E, no meio de tudo isto, umas lacunas curiosas. Por
exemplo, andando em um lugar onde várias vezes já esteve, perde de repente o
caminho. Outras vezes, esquece-se de uma coisa - que no fundo nunca o
interessou, já se vê - como se nunca na vida lhe houvesse sido exposta. E,
quando finalmente se inteira da questão são aquelas exclamações que variam
segundo o assunto, mas são mais ou menos as mesmas para cada assunto: "ah, sei, aquele homem", ou então "uno (sic) escândalo", ou finalmente "um momento
senhor, um momento", quando quer tomar fôlego para "investir"
contra o interlocutor.
Às vezes é truculento, outras irônico (sobretudo
quando tem alguma desconfiança), outras, caprichoso e... tudo depende das
circunstâncias apreciadas, aliás, com um rigor de princípios admiráveis.
* * *
Ontem, o Pe. Mariaux
bateu à minha porta. Perguntou-me se faltava alguma coisa. Sabendo-o exausto,
arranjei um subterfúgio para lhe dizer sem mentira, que não faltava nada. No
fundo, estava achando suas práticas substanciosas - é obvio, tratando-se dele -
mas bem curtas. Mas nada ousei dizer, receando abusar de suas forças. Ele é uma
dessas pessoas que habituam os amigos a pensar que são feitas de carne e osso.

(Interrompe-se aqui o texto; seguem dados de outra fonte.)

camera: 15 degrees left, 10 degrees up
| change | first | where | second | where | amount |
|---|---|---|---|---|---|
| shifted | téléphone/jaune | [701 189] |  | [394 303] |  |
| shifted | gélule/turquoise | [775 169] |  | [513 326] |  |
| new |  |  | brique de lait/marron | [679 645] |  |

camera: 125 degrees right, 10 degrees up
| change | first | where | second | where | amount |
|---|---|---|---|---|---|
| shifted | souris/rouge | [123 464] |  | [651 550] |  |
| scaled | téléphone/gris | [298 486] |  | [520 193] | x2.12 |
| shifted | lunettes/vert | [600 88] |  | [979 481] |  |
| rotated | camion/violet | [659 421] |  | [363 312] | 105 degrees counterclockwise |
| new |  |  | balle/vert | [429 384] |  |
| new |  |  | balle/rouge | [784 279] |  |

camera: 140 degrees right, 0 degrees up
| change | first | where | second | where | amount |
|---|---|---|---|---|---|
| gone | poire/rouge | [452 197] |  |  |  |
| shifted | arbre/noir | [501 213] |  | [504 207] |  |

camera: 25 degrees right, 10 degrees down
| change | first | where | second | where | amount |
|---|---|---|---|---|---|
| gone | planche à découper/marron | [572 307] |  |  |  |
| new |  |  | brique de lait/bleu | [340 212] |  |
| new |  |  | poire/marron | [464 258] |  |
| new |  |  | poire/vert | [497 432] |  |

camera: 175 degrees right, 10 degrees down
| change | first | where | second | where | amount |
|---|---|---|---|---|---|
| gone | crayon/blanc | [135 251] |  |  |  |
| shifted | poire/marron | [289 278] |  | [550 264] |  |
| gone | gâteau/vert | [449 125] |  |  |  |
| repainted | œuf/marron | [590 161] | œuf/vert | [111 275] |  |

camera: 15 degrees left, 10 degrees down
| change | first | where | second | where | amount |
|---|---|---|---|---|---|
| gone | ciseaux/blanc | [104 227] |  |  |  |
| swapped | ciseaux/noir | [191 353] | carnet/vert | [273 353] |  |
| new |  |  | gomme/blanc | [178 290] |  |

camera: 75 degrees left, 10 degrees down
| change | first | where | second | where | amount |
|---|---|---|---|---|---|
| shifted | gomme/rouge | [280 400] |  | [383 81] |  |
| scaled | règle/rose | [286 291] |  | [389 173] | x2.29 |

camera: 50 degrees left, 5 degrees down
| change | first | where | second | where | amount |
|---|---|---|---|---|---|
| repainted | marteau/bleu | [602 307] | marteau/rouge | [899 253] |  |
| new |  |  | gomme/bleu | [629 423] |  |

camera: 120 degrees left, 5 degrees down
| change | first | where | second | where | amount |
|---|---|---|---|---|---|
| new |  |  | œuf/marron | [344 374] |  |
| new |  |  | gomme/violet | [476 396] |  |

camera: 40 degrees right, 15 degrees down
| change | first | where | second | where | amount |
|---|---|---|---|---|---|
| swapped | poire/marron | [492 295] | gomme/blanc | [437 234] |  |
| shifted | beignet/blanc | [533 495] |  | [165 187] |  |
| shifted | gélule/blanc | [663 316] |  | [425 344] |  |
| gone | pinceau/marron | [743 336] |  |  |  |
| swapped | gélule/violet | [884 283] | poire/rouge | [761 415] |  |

Afinal, ele insistiu e eu lhe dei minha impressão clara. Ele me demonstrou,
então, que tem falado de cada vez uma hora ou mais. Como explicar isto?
Eloqüência? Não, no sentido rasteiro da palavra. Nenhum floreio, nenhum assomo
de poesia tola. Mas uma exposição animadíssima, muito fluente e em um português
impecável gramaticalmente. Substância densa. As exposições são em pleno ar
livre. Enfim, tudo se passa de tal modo que, se não fosse o relógio, se teria
idéia de que o Pe. Mariaux desta vez está com
preguiça de falar.
* * *
Está na hora. As horas com o Pe. Mariaux são coisa rigorosa. É preciso estar pronto, e não
haverá tempo para escrever mais. Aqui ficam, em pleno retiro, estas impressões
incompletas. Elas refletem o entusiasmo de todos os retirantes pelo grande
pregador, e seu reconhecimento ao Revmo. Reitor do
Colégio São Luiz, Pe. Bannwarth, pela gentil e excelente hospitalidade.
Ser-se jornalista e retirante é impossível. Sai daí
um retiro mutilado por um artigo, um artigo inesperadamente cortado - e muito a
tempo, que ia ficando longo - pelo retiro. Mas o LEGIONÁRIO se escreve para
leitores católicos, que compreendem com simpatia defeitos como estes.